## Action item
Please write out every entry below, word for word.
══ Data shown ══
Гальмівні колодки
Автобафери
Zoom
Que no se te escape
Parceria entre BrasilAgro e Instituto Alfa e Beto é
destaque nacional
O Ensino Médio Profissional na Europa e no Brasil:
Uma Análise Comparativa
═══
## Expected output
Гальмівні колодки
Автобафери
Zoom
Que no se te escape
Parceria entre BrasilAgro e Instituto Alfa e Beto é
destaque nacional
O Ensino Médio Profissional na Europa e no Brasil:
Uma Análise Comparativa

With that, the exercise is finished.